Microsoft Survey Finds Smart Grid "Disruptive" for Utilities Worldwide

Only 8% of utilities around the world have completed their smart grid technology implementations while 37% have projects under way and more than half haven’t yet started, according to a new Microsoft Corp. survey released at CERAWeek 2010.

The Microsoft Worldwide Utility Industry Survey 2010 (PDF), surveyed almost 200 professionals within electric, gas and water utilities and related companies around the world. The survey highlights a range of challenges—from financial and regulatory to technology and return on investment—for utilities already unsure of the right path to building the smart grid.

"As this study clearly shows, the disruptive nature of the smart grid revolution, and the innovations it brings, has caught many in the industry by surprise, including many utilities that already have embraced smart grid technologies," said Jon Arnold, managing director for the Worldwide Power & Utilities Industry at Microsoft. "Some incorrectly assert that the utility industry is unwilling to change, but the survey shows the opposite.

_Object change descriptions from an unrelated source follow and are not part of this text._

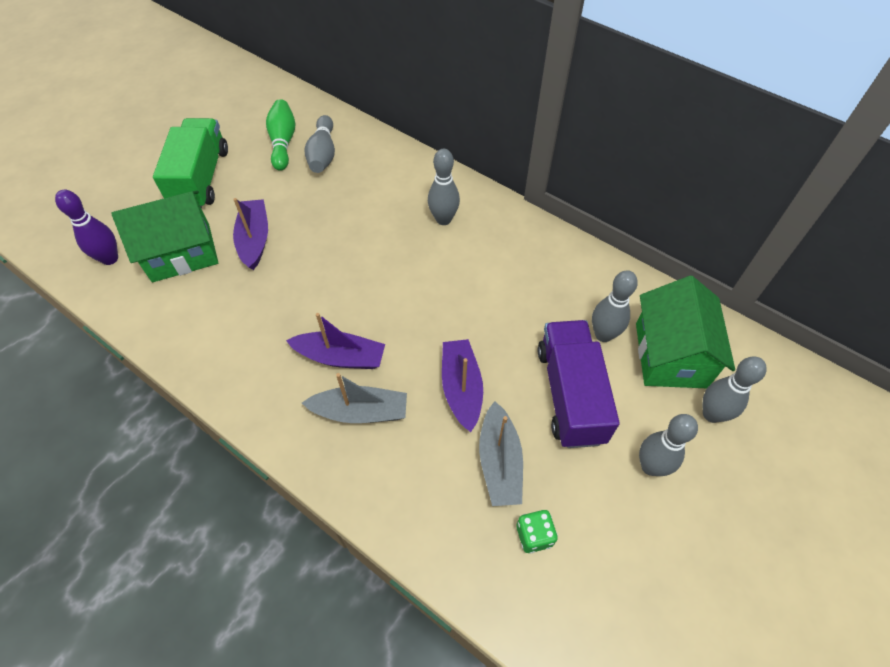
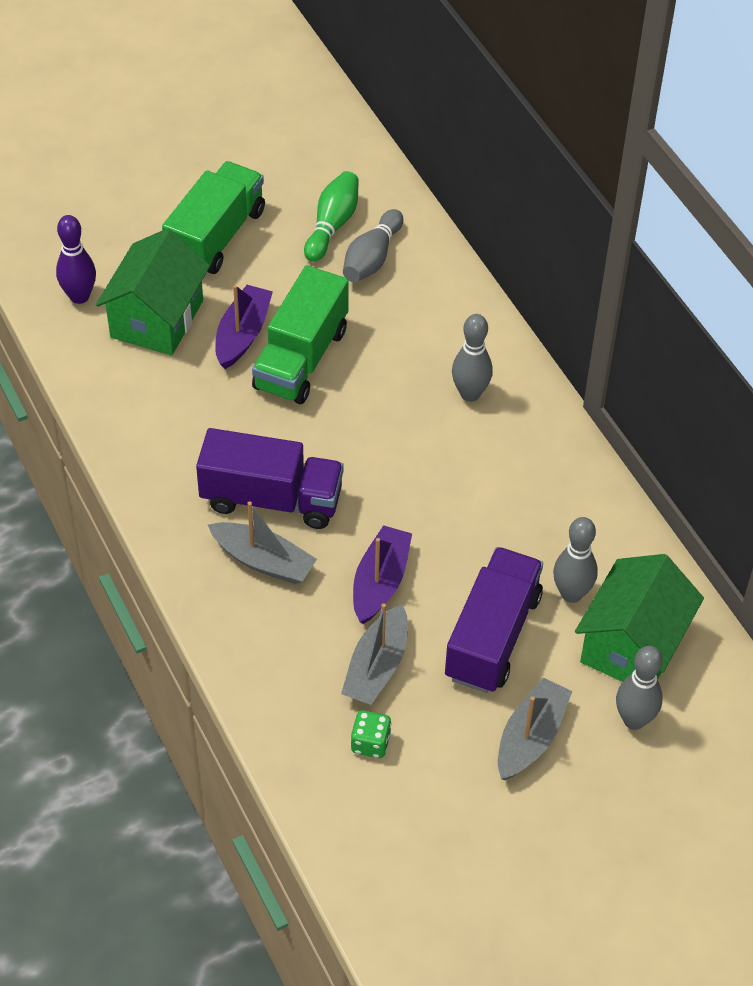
camera: 25 degrees right, 5 degrees down
green house [111,190,218,283] -> green house turned 75 degrees counterclockwise [96,228,210,356]
purple boat [286,313,385,369] -> purple truck [196,428,344,529]
grey bowling pin [639,414,698,476] -> grey boat [498,677,572,780]
none -> green truck [252,265,349,404]

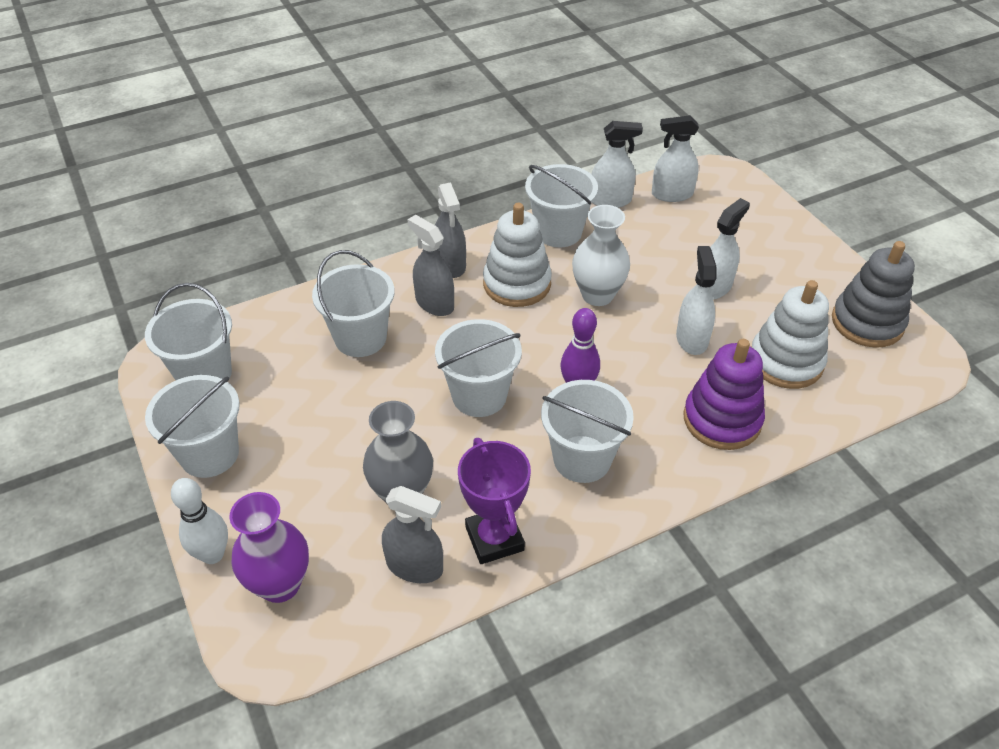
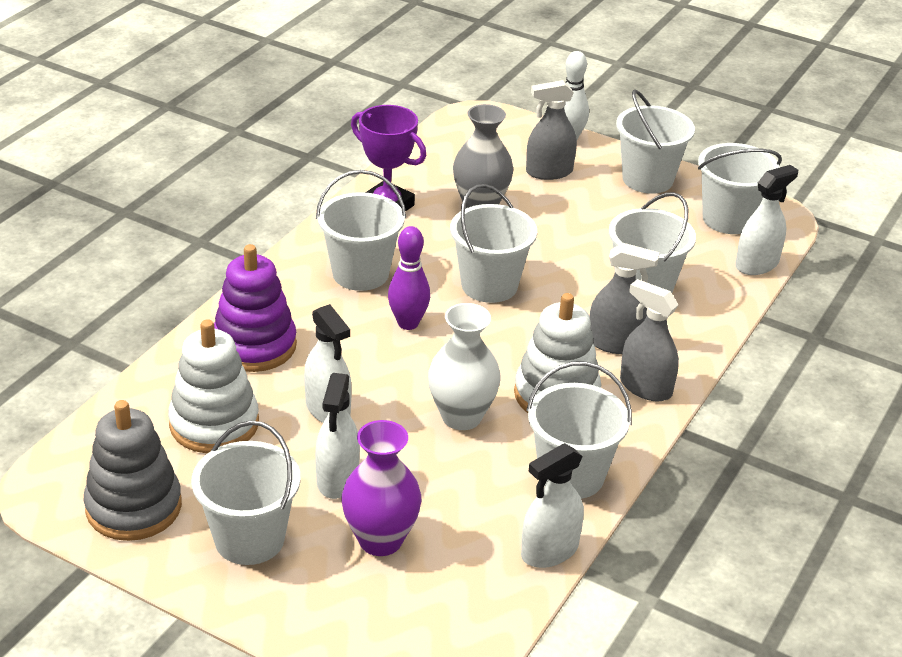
camera: 145 degrees right, 10 degrees down
purple vase [229,492,309,603] -> purple vase moved to [341,420,421,556]
grey spray bottle [382,486,443,583] -> grey spray bottle moved to [526,80,577,180]
white spray bottle [652,115,699,202] -> white spray bottle moved to [736,165,798,275]
none -> white bucket [191,421,301,565]

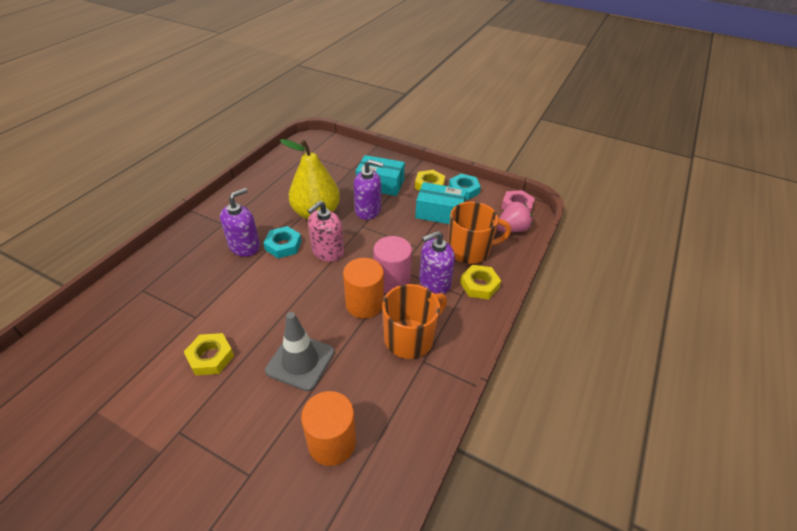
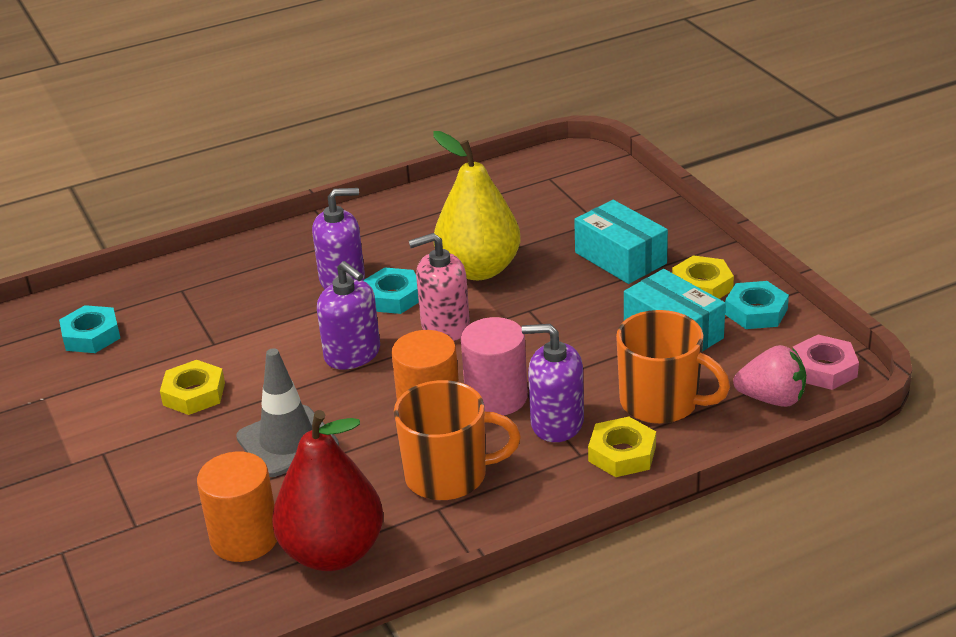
camera: 40 degrees right, 10 degrees down
purple soap dispenser [354,159,384,220] -> purple soap dispenser moved to [317,261,380,370]
none -> turquoise nut [59,305,120,353]
none -> red pear [272,410,383,571]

It’s the magnitude of change to everything from business models to systems that’s overwhelming, especially given utilities’ existing asset and technology investments combined with the need to ensure profitability and reliability."

The survey shows that utilities professionals and executives perceive distribution management and smart metering solutions as the most important technologies for successful smart grid implementations. Integration of renewable energy sources into the smart grid and consumer energy management solutions follow closely. However, 63% of the respondents in the Americas think the information technologies available today are not sufficient to address future challenges, while only 45% of respondents in Europe, the Middle East, and Africa and 42% of Asia Pacific respondents believe they are insufficient.

Smart Grid Cost Concerns

Respondents worldwide cite financial concerns—both costs and return on investment—as the main challenge to smart grid development. (Watch for the forthcoming article on smart grid costs in POWER magazine’s April issue, available at the first week of April.) They also cite regulatory factors as the most influential to smart grid technology deployment decisions.

The survey reveals that 42% of the respondents are currently incorporating distributed generation sources such as wind and solar on rooftops and another 25% will begin to incorporate these sources in the next one to three years. By early 2013, half of the respondents expect to offer time-of-use pricing to all of their residential customers.

Only 8% of respondents believe their utility has a technology architecture that is adequate to support new business processes and new technologies. To fund all of these investments, 77% of respondents expect their budgets for smart grid technologies to increase over the next two to three years.

IRS Question Resolved

In related news, multiple organizations and stakeholders in smart grid technology applauded a decision last Wednesday by the U.S. Treasury Department that found smart grid investment grants provided by the Department of Energy would not be taxable to the grant recipients.

Questions about tax liability had been a contract sticking point between grantees and the DOE. The Internal Revenue Service decision means that a lot of smart grid project initiators and vendors are breathing a huge sigh of relief. A total of $3.4 billion in Smart Grid Investment Grants and $615 million in Smart Grid Demonstration Project Grants were at issue.